Il est à noter que la loi prévoit également la modification des règles relatives aux visites de reprise et de pré-reprise qui devraient être fixées dans un décret à paraitre.

3. Amélioration de la formation à la santé et à la sécurité au travail

La loi santé au travail institue une obligation de formation en santé, sécurité et conditions de travail de tous les élus du CSE, quelle que soit la taille de l’entreprise, d’une durée minimale de cinq jours lors du premier mandat et de trois jours en cas de renouvellement, sauf pour les membres de la commission santé, sécurité et conditions de travail des entreprises d’au moins 300 salariés, auquel cas la formation lors du renouvellement devra également être de cinq jours.

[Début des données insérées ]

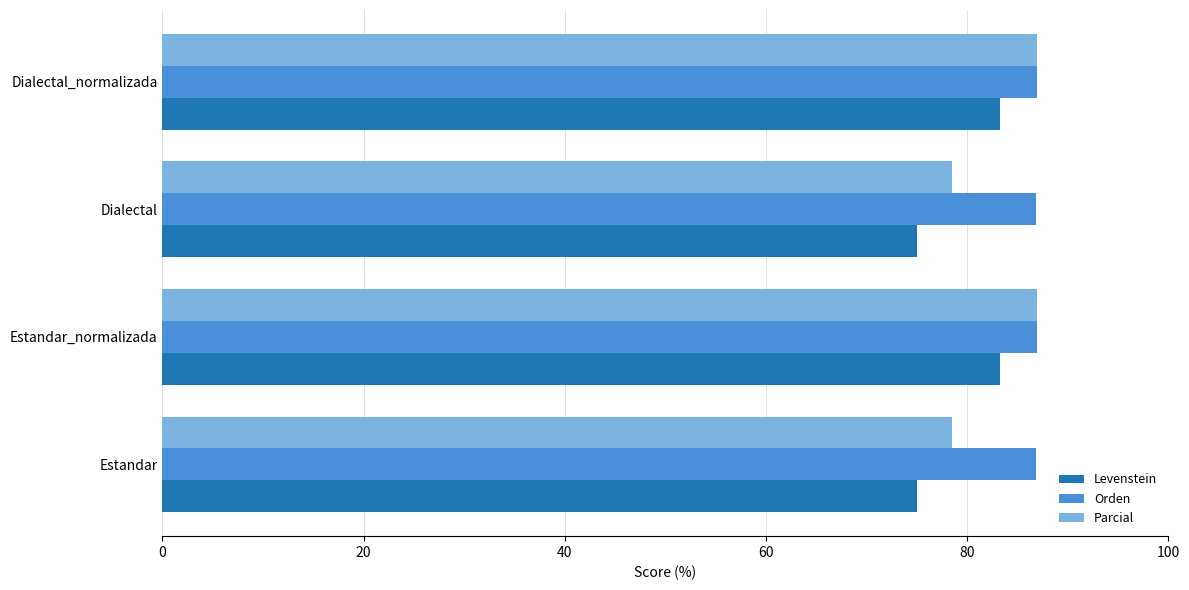

At how many categories does at least one series exceed 77?

4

Cette formation pourra être financée par les opco dans les entreprises de moins de 50 salariés, cette formation étant à la charge de l’employeur dans les entreprises de 50 salariés et plus.

La loi rend également obligatoire la formation du salarié désigné par l’employeur comme référent en santé et sécurité.

4. Réorganisation des services de santé au travail

Les services de santé au travail changent de nom et deviennent les services de prévention et de santé au travail.

Leurs missions sont complétées et vont notamment comprendre l’aide aux entreprises dans l’évaluation et la prévention des risques professionnels, l’accompagnement des employeurs et des salariés et de leur représentant dans l’analyse de l’impact des changements organisationnels importants dans l’entreprise sur les conditions de travail et de sécurité des salariés, ainsi que des actions de promotion de la santé sur le lieu de travail, de sensibilisation aux bénéfices de la pratique du sport et d’information et sensibilisation aux situations de handicap au travail.

Par ailleurs, la loi crée une cellule de prévention de la désinsertion professionnelle au sein des services de prévention et de santé au travail et autorise le recours aux téléconsultations pour assurer le suivi individuel des salariés.